«Так нельзя, — говорю. — Вышел отвечать, так отвечай!»
А сам чувствую, что тоже не могу оторвать взгляда, от этой галки, будь она неладна. Тут Алик меня спрашивает, так, вдруг: «Михаил Антонович, а галка, когда летает, от воздуха отталкивается?»
«От воздуха», — отвечаю.
«А от земли она отталкивается?»
И тут какое-то смутное воспоминание ожгло меня, и вдруг показался мне этот вопрос чрезвычайно важным, необычайно важным…
«Стоп, — говорю, — вопрос всему классу. Птица по воздуху летит, работает крыльями, представили?»
«Что ж представлять?
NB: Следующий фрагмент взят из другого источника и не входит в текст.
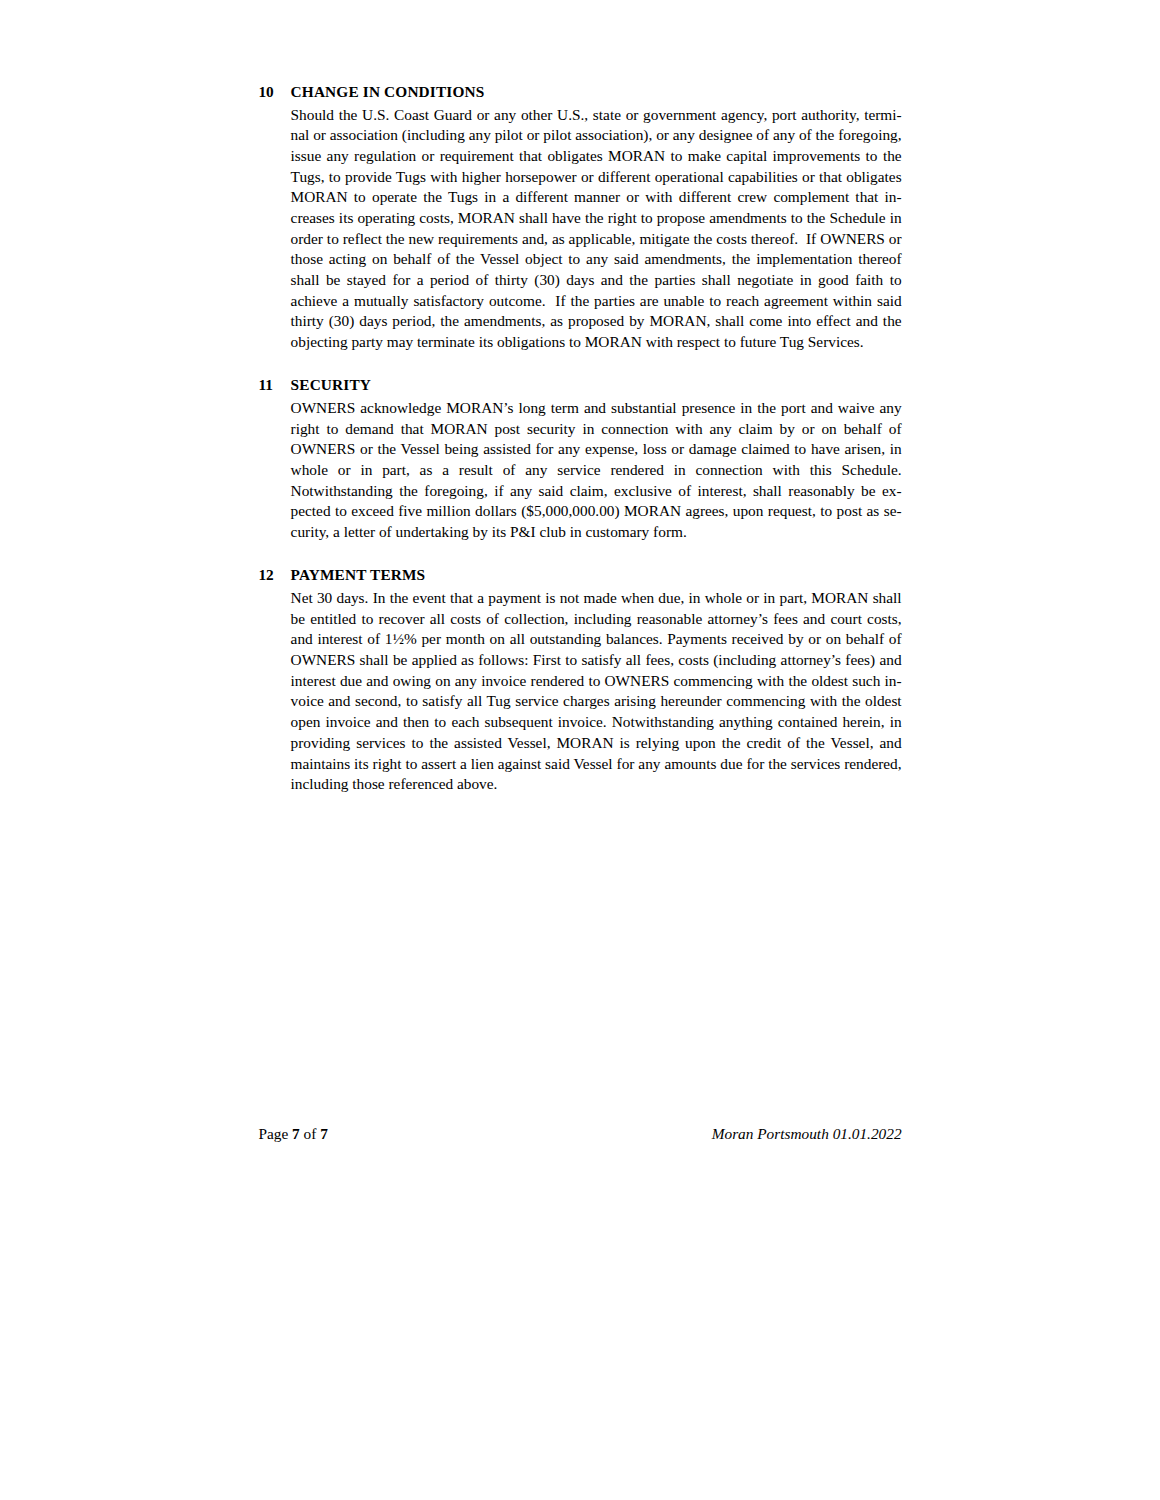10
CHANGE IN CONDITIONS
Should the U.S. Coast Guard or any other U.S., state or government agency, port authority, terminal or association (including any pilot or pilot association), or any designee of any of the foregoing, issue any regulation or requirement that obligates MORAN to make capital improvements to the Tugs, to provide Tugs with higher horsepower or different operational capabilities or that obligates MORAN to operate the Tugs in a different manner or with different crew complement that increases its operating costs, MORAN shall have the right to propose amendments to the Schedule in order to reflect the new requirements and, as applicable, mitigate the costs thereof. If OWNERS or those acting on behalf of the Vessel object to any said amendments, the implementation thereof shall be stayed for a period of thirty (30) days and the parties shall negotiate in good faith to achieve a mutually satisfactory outcome. If the parties are unable to reach agreement within said thirty (30) days period, the amendments, as proposed by MORAN, shall come into effect and the objecting party may terminate its obligations to MORAN with respect to future Tug Services.
11
SECURITY
OWNERS acknowledge MORAN’s long term and substantial presence in the port and waive any right to demand that MORAN post security in connection with any claim by or on behalf of OWNERS or the Vessel being assisted for any expense, loss or damage claimed to have arisen, in whole or in part, as a result of any service rendered in connection with this Schedule. Notwithstanding the foregoing, if any said claim, exclusive of interest, shall reasonably be expected to exceed five million dollars ($5,000,000.00) MORAN agrees, upon request, to post as security, a letter of undertaking by its P&I club in customary form.
12
PAYMENT TERMS
Net 30 days. In the event that a payment is not made when due, in whole or in part, MORAN shall be entitled to recover all costs of collection, including reasonable attorney’s fees and court costs, and interest of 1½% per month on all outstanding balances. Payments received by or on behalf of OWNERS shall be applied as follows: First to satisfy all fees, costs (including attorney’s fees) and interest due and owing on any invoice rendered to OWNERS commencing with the oldest such invoice and second, to satisfy all Tug service charges arising hereunder commencing with the oldest open invoice and then to each subsequent invoice. Notwithstanding anything contained herein, in providing services to the assisted Vessel, MORAN is relying upon the credit of the Vessel, and maintains its right to assert a lien against said Vessel for any amounts due for the services rendered, including those referenced above.
Page 7 of 7
Moran Portsmouth 01.01.2022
Сами только что наблюдали…»
«Так вот, Алик спрашивает, от чего птица отталкивается крыльями — от воздуха или и от земли тоже?»
«Конечно, от воздуха! — отвечают. — Земля далеко…»
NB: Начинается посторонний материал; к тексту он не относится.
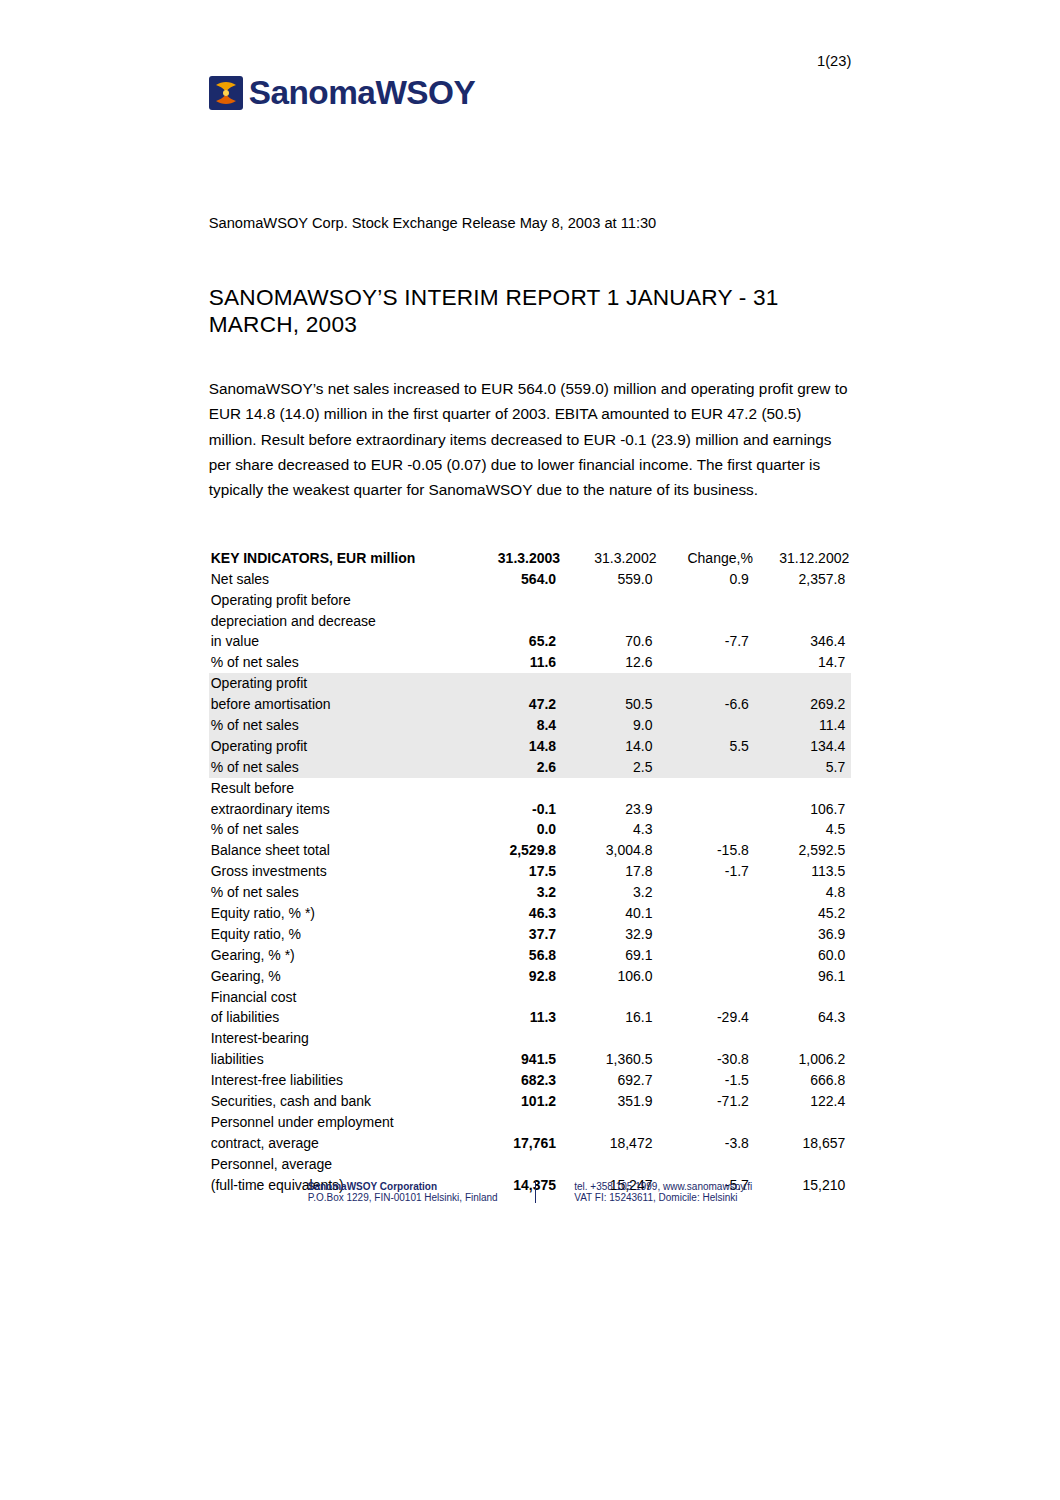1(23)
SanomaWSOY
SanomaWSOY Corp. Stock Exchange Release May 8, 2003 at 11:30
SANOMAWSOY’S INTERIM REPORT 1 JANUARY - 31 MARCH, 2003
SanomaWSOY’s net sales increased to EUR 564.0 (559.0) million and operating profit grew to EUR 14.8 (14.0) million in the first quarter of 2003. EBITA amounted to EUR 47.2 (50.5) million. Result before extraordinary items decreased to EUR -0.1 (23.9) million and earnings per share decreased to EUR -0.05 (0.07) due to lower financial income. The first quarter is typically the weakest quarter for SanomaWSOY due to the nature of its business.
| KEY INDICATORS, EUR million | 31.3.2003 | 31.3.2002 | Change,% | 31.12.2002 |
| --- | --- | --- | --- | --- |
| Net sales | 564.0 | 559.0 | 0.9 | 2,357.8 |
| Operating profit before | | | | |
| depreciation and decrease | | | | |
| in value | 65.2 | 70.6 | -7.7 | 346.4 |
| % of net sales | 11.6 | 12.6 | | 14.7 |
| Operating profit | | | | |
| before amortisation | 47.2 | 50.5 | -6.6 | 269.2 |
| % of net sales | 8.4 | 9.0 | | 11.4 |
| Operating profit | 14.8 | 14.0 | 5.5 | 134.4 |
| % of net sales | 2.6 | 2.5 | | 5.7 |
| Result before | | | | |
| extraordinary items | -0.1 | 23.9 | | 106.7 |
| % of net sales | 0.0 | 4.3 | | 4.5 |
| Balance sheet total | 2,529.8 | 3,004.8 | -15.8 | 2,592.5 |
| Gross investments | 17.5 | 17.8 | -1.7 | 113.5 |
| % of net sales | 3.2 | 3.2 | | 4.8 |
| Equity ratio, % *) | 46.3 | 40.1 | | 45.2 |
| Equity ratio, % | 37.7 | 32.9 | | 36.9 |
| Gearing, % *) | 56.8 | 69.1 | | 60.0 |
| Gearing, % | 92.8 | 106.0 | | 96.1 |
| Financial cost | | | | |
| of liabilities | 11.3 | 16.1 | -29.4 | 64.3 |
| Interest-bearing | | | | |
| liabilities | 941.5 | 1,360.5 | -30.8 | 1,006.2 |
| Interest-free liabilities | 682.3 | 692.7 | -1.5 | 666.8 |
| Securities, cash and bank | 101.2 | 351.9 | -71.2 | 122.4 |
| Personnel under employment | | | | |
| contract, average | 17,761 | 18,472 | -3.8 | 18,657 |
| Personnel, average | | | | |
| (full-time equivalents) | 14,375 | 15,247 | -5.7 | 15,210 |
SanomaWSOY Corporation
P.O.Box 1229, FIN-00101 Helsinki, Finland
tel. +358 105 1999, www.sanomawsoy.fi
VAT FI: 15243611, Domicile: Helsinki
«Нет, ребята, — говорю, — нет, ребята, для того, чтобы летать, птица должна отбросить вниз секундный импульс, равный ее весу, а иначе она не сможет получить нужную подъемную силу», — говорю так, а сам все на галку поглядываю, все на галку, а потом и вижу: весь класс не отрываясь на нее же смотрит. Тут я подымаюсь и говорю: «Лови ее, негодницу, все равно не дает заниматься».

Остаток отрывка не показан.